President Biden plans to nominate Alvaro Bedoya, an online privacy expert, for a seat on the Federal Trade Commission, putting a critic of the technology industry in a key position to regulate the sector, according to two people familiar with the plans.
Mr. Bedoya is a lawyer who has studied the way new technologies can violate privacy. He was an author of a 2016 report that called for Congress to more closely regulate the use of facial recognition software by law enforcement. And he was previously the top lawyer on the privacy subcommittee of the Senate Judiciary Committee.
If he is confirmed, Mr. Bedoya will join an agency that is primed to take aggressive action against the technology industry and other corporate giants. The agency’s chair, Lina Khan, is a legal scholar who has argued for regulations that would rein in Silicon Valley’s power over commerce and personal data.

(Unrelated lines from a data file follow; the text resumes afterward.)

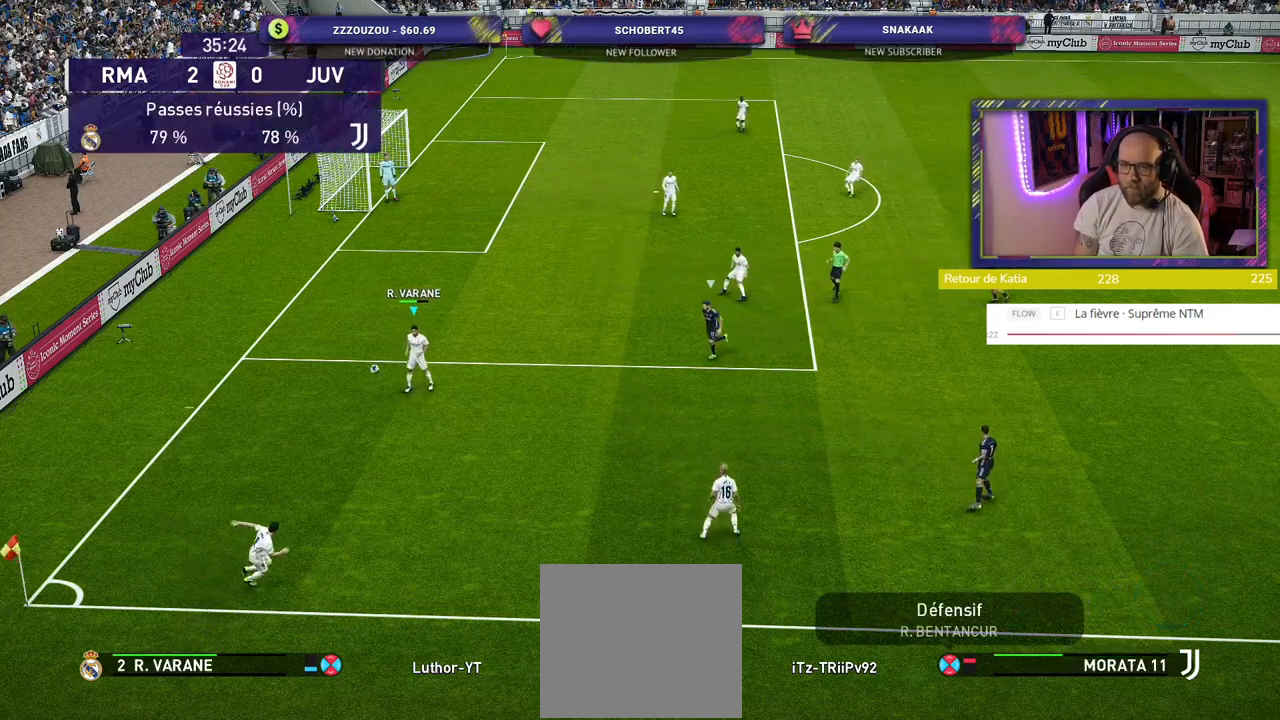
{"buttons": ["CIRCLE"], "left_stick": "up", "right_stick": "center", "events": [[320, "left_stick", "up"], [380, "CIRCLE", "down"]]}
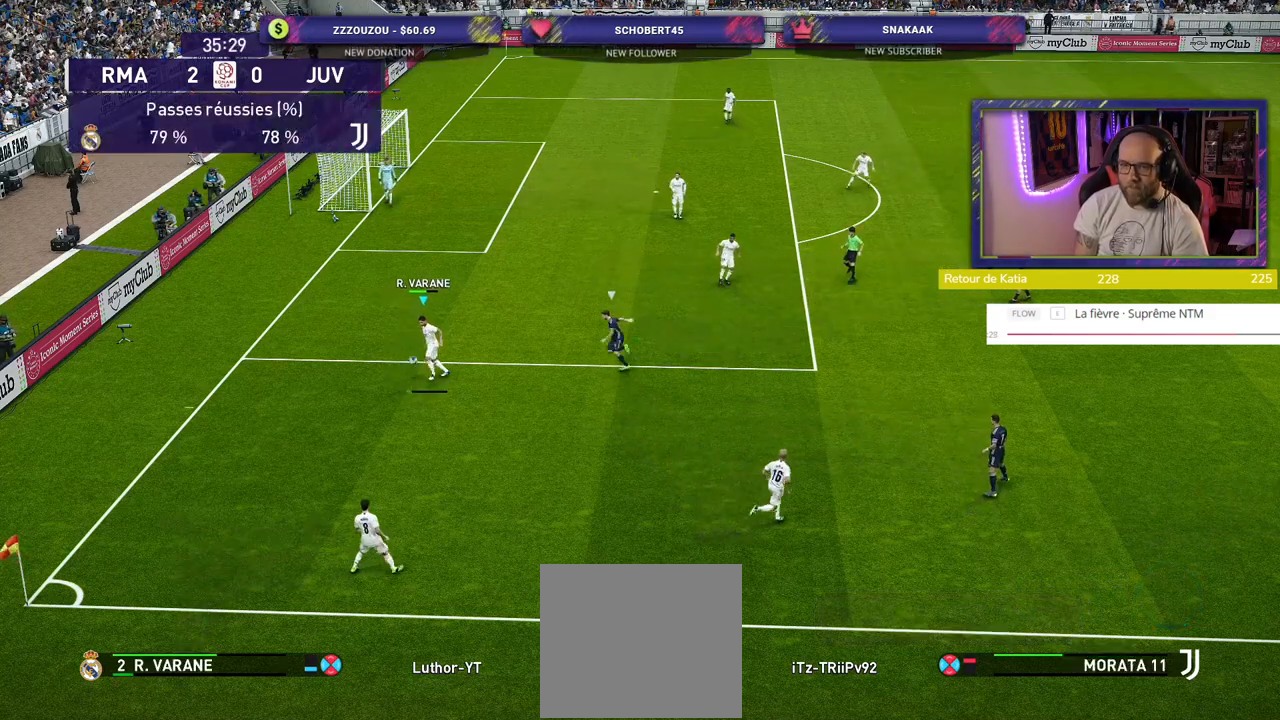
{"buttons": [], "left_stick": "up", "right_stick": "center", "events": [[100, "CIRCLE", "up"]]}
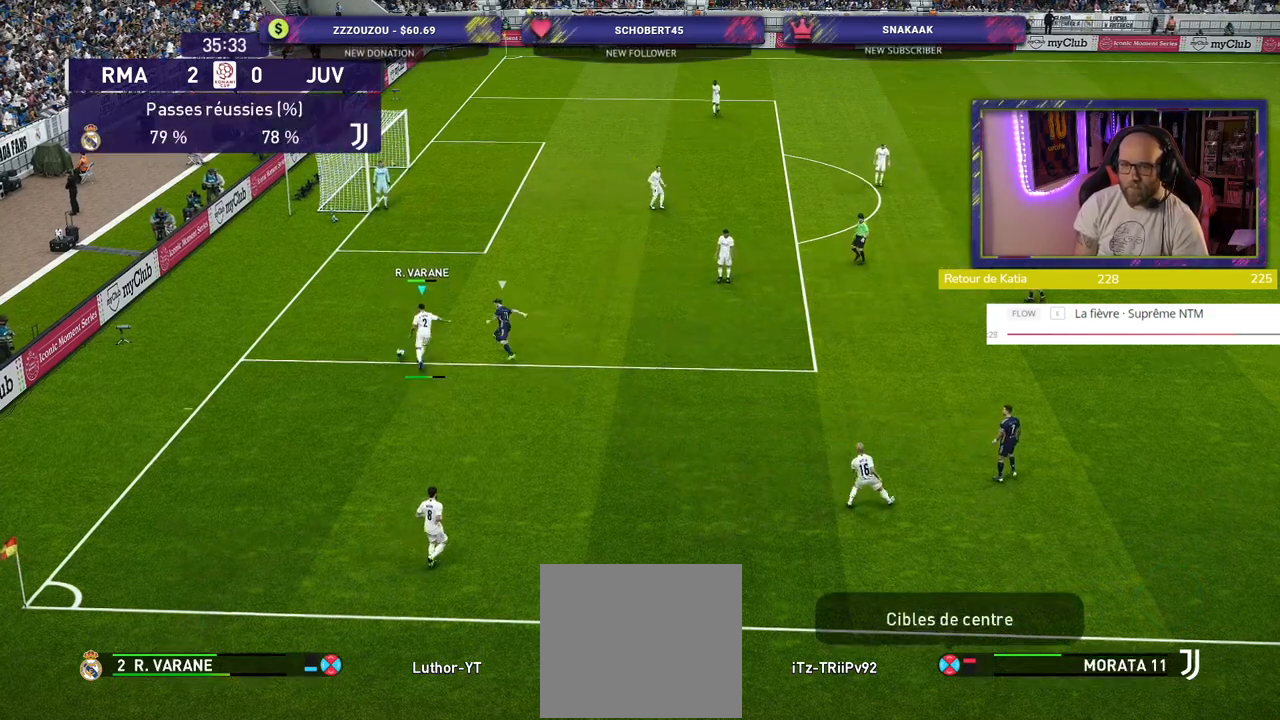
{"buttons": [], "left_stick": "center", "right_stick": "center", "events": [[200, "left_stick", "center"]]}
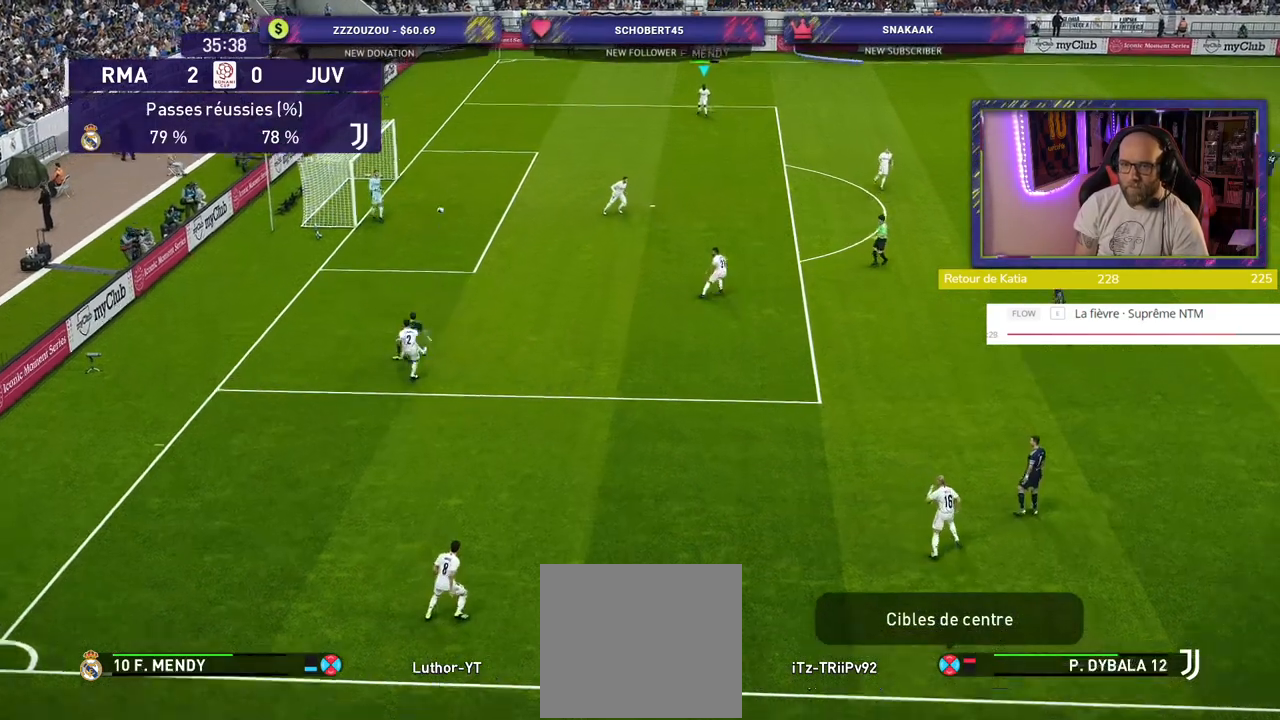
{"buttons": [], "left_stick": "center", "right_stick": "center", "events": []}
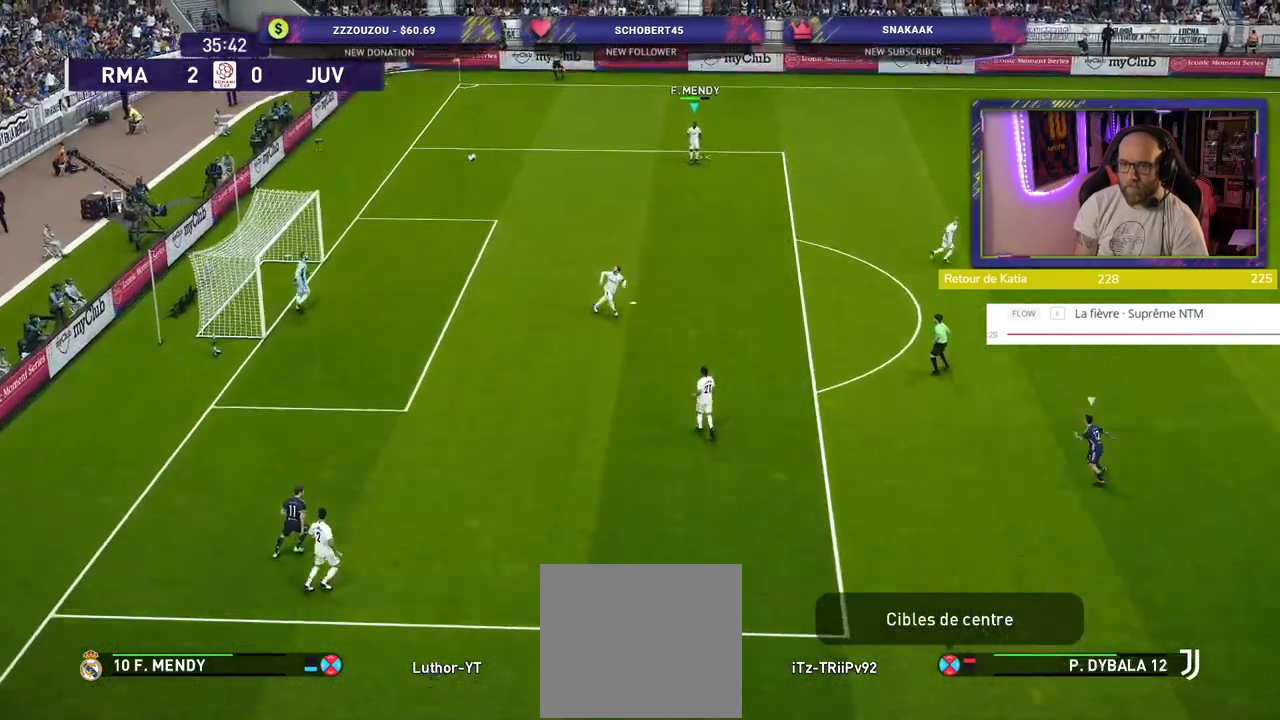
{"buttons": [], "left_stick": "right", "right_stick": "center", "events": [[340, "left_stick", "right"]]}
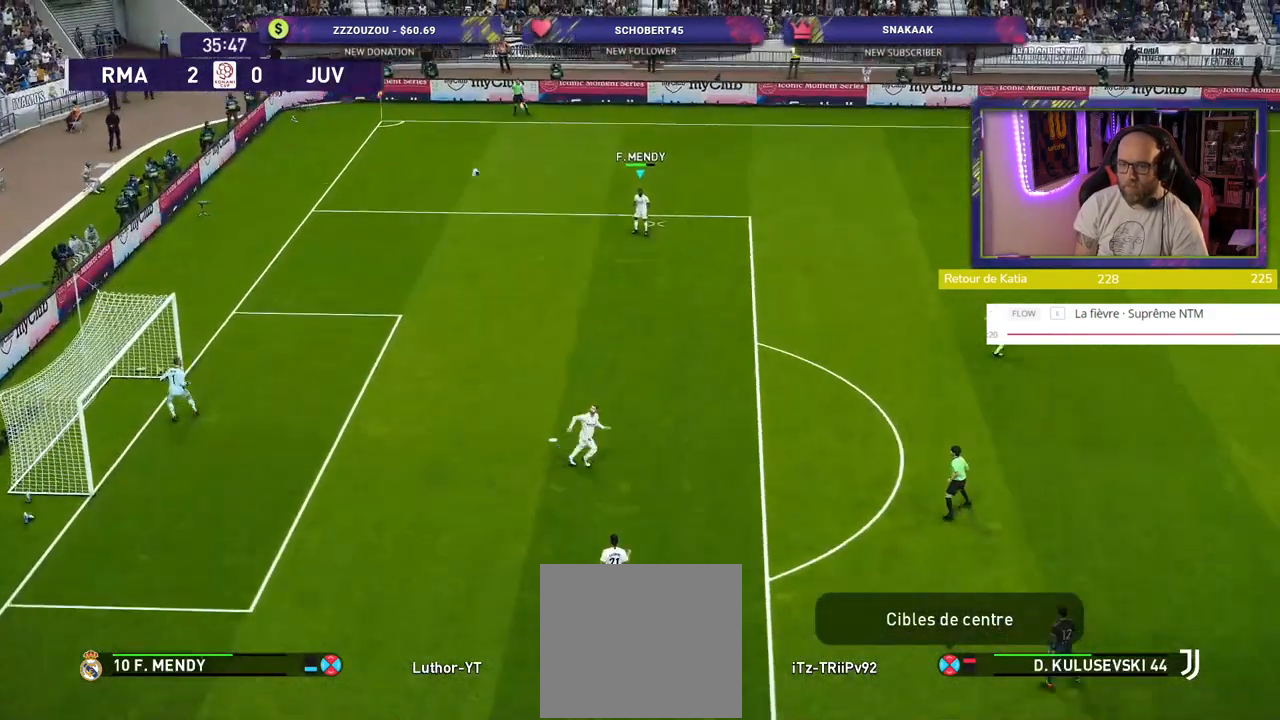
{"buttons": [], "left_stick": "right", "right_stick": "center", "events": []}
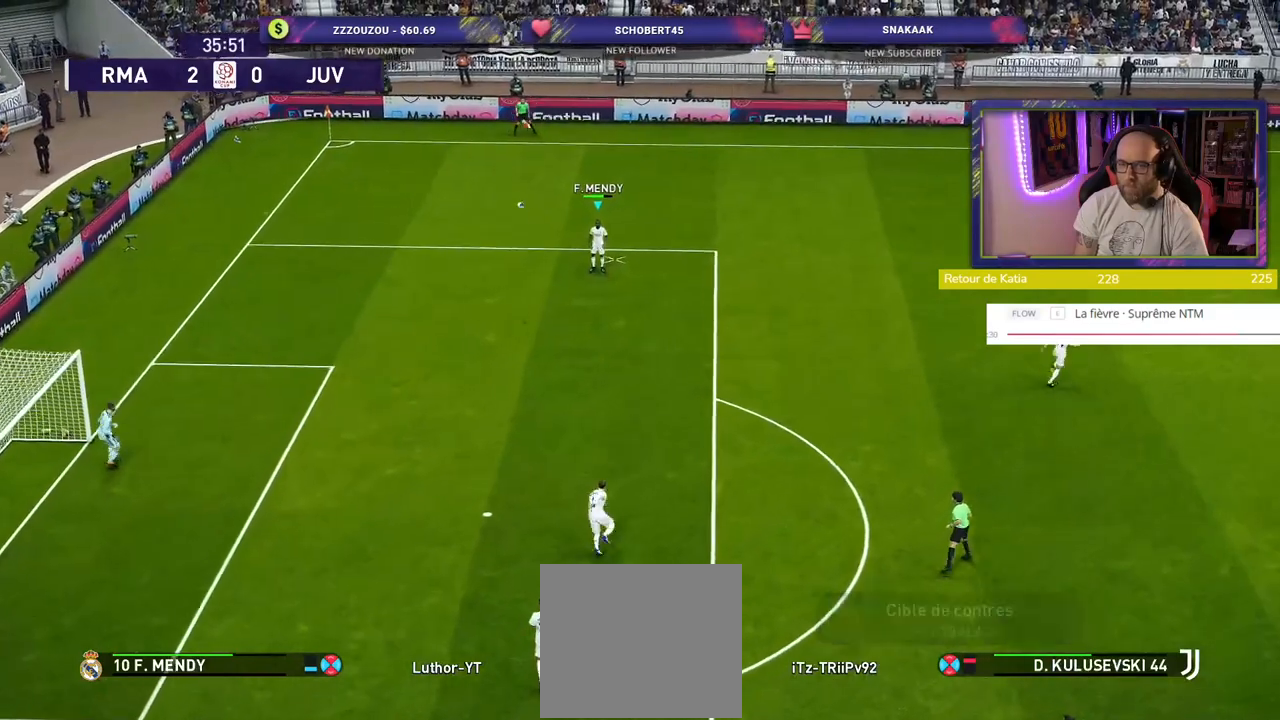
{"buttons": [], "left_stick": "right", "right_stick": "center", "events": []}
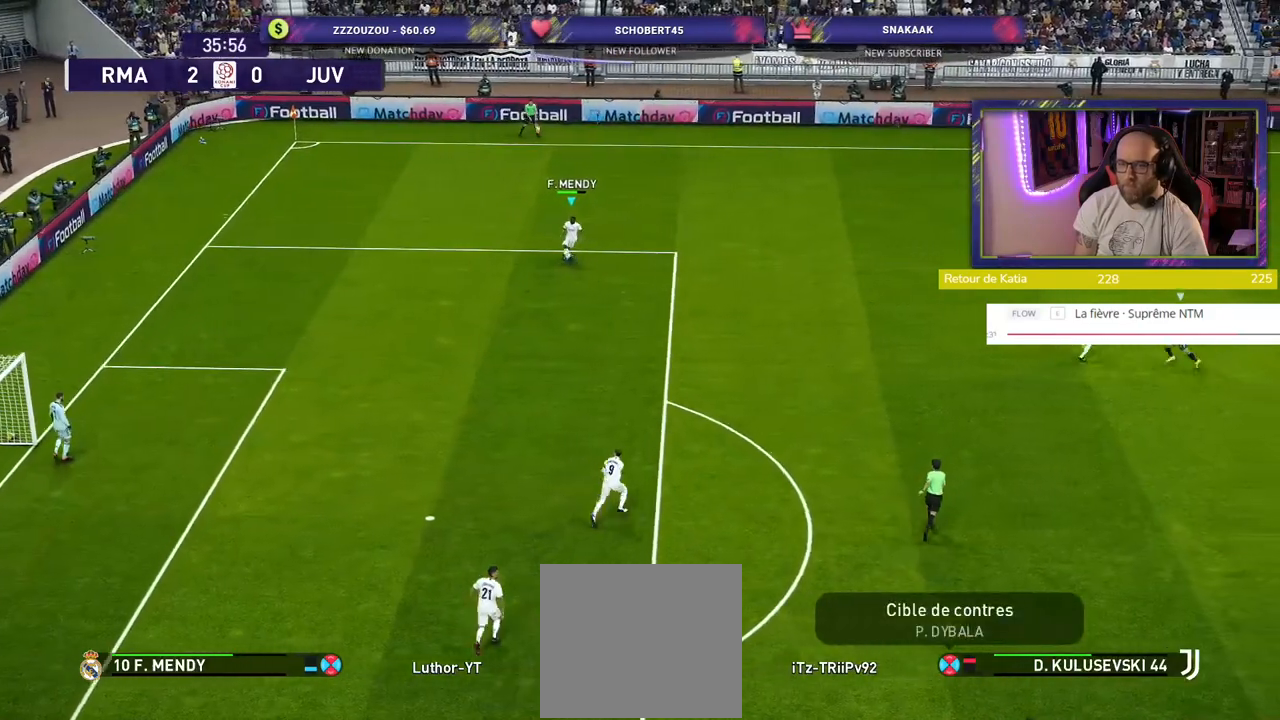
{"buttons": [], "left_stick": "right", "right_stick": "center", "events": []}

“He’s blazed a trail in holding Big Tech accountable and has spent his career fighting on behalf of the powerless, particularly those in immigrant communities,” Charlotte Slaiman, the director of competition policy at the pro-regulation think tank Public Knowledge, said in a statement. “His scholarship and advocacy revealed how Big Data is used to facilitate oppressive surveillance and racial discrimination against the most vulnerable.”
Mr. Biden will nominate Mr. Bedoya to the seat currently held by Rohit Chopra, an avowed progressive whom the president has nominated to lead the Consumer Financial Protection Bureau.
Mr. Bedoya declined to comment. His expected nomination was first reported by Axios.